WHAT THE TASK REQUIRES:
If a line below contains the string "credited", return that line.

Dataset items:
=== Begin Enclosure ===

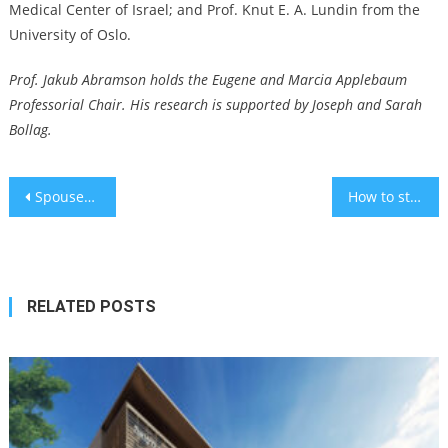
Medical Center of Israel; and Prof. Knut E. A. Lundin from the
University of Oslo.
Prof. Jakub Abramson holds the Eugene and Marcia Applebaum
Professorial Chair. His research is supported by Joseph and Sarah
Bollag.
Post
Spouses of reserve soldiers suffer from depression
How to stay safe this Hanukkah
navigation
RELATED POSTS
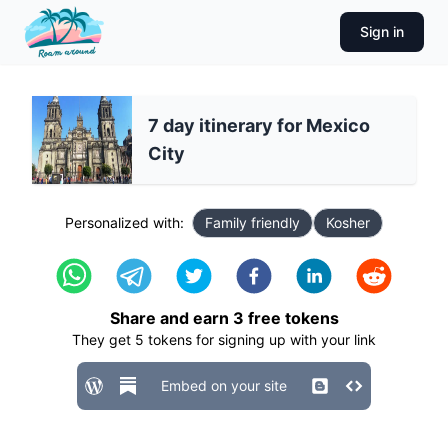
Sign in
7 day itinerary for Mexico
City
Personalized with:
Family friendly
Kosher
Share and earn
3
free tokens
They get
5
tokens for signing up with your link
Embed on your site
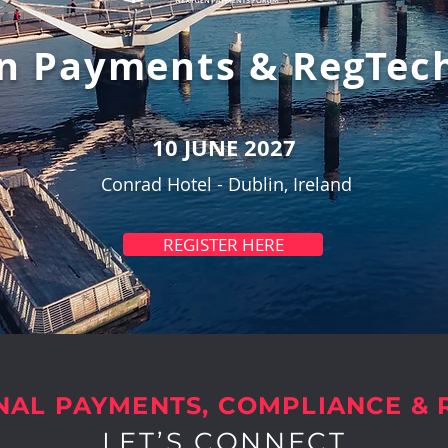
n Payments & RegTec
10 JUNE 2027
Conrad Hotel -
Dublin, Ireland
REGISTER HERE
NAL PAYMENTS, COMPLIANCE &
LET’S CONNECT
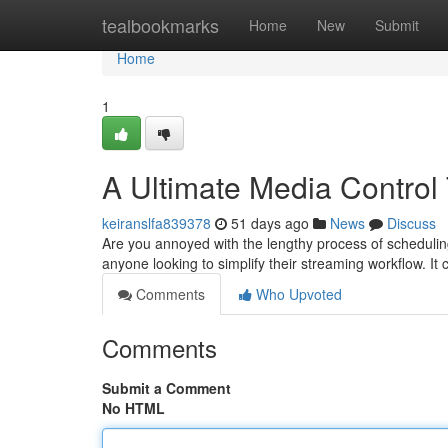
Home
tealbookmarks
Home
New
Submit
Home
1
A Ultimate Media Control
keiranslfa839378
51 days ago
News
Discuss
Are you annoyed with the lengthy process of scheduling
anyone looking to simplify their streaming workflow. It 
Comments
Who Upvoted
Comments
Submit a Comment
No HTML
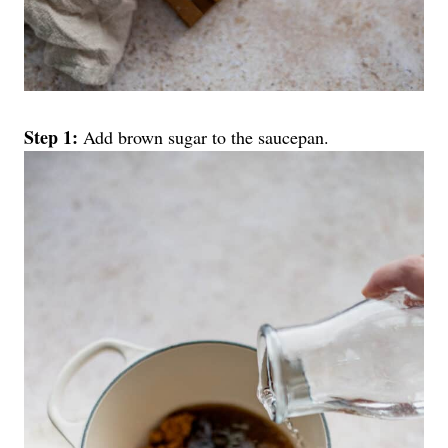
Step 1:
Add brown sugar to the saucepan.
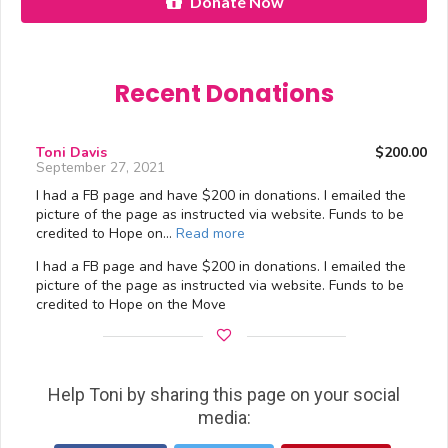
Donate Now
Recent Donations
Toni Davis
$200.00
September 27, 2021
I had a FB page and have $200 in donations. I emailed the
picture of the page as instructed via website. Funds to be
credited to Hope on…
Read more
I had a FB page and have $200 in donations. I emailed the
picture of the page as instructed via website. Funds to be
credited to Hope on the Move
Help Toni by sharing this page on your social
media:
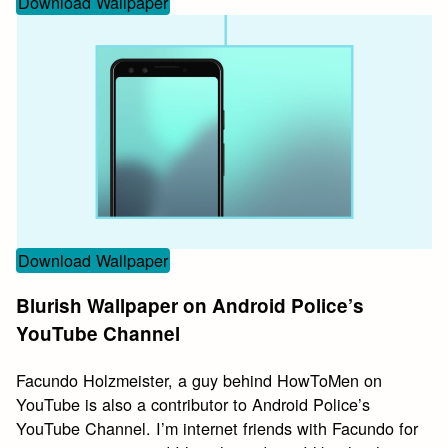
Download Wallpaper
Download Wallpaper
Blurish Wallpaper on Android Police’s
YouTube Channel
Facundo Holzmeister, a guy behind HowToMen on
YouTube is also a contributor to Android Police’s
YouTube Channel. I’m internet friends with Facundo for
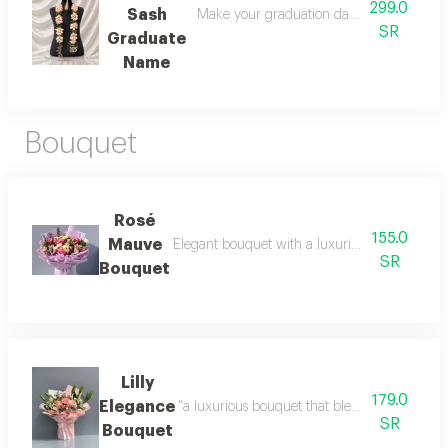
299.0
Sash
Make your graduation day unforgettable wi
SR
Graduate
Name
Bouquet
Rosé
155.0
Mauve
Elegant bouquet with a luxurious arrangement d
SR
Bouquet
Lilly
179.0
Elegance
"a luxurious bouquet that blends soft pink ros
SR
Bouquet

=== End Enclosure ===

EXERCISE RESULT:
credited to Hope on…
credited to Hope on the Move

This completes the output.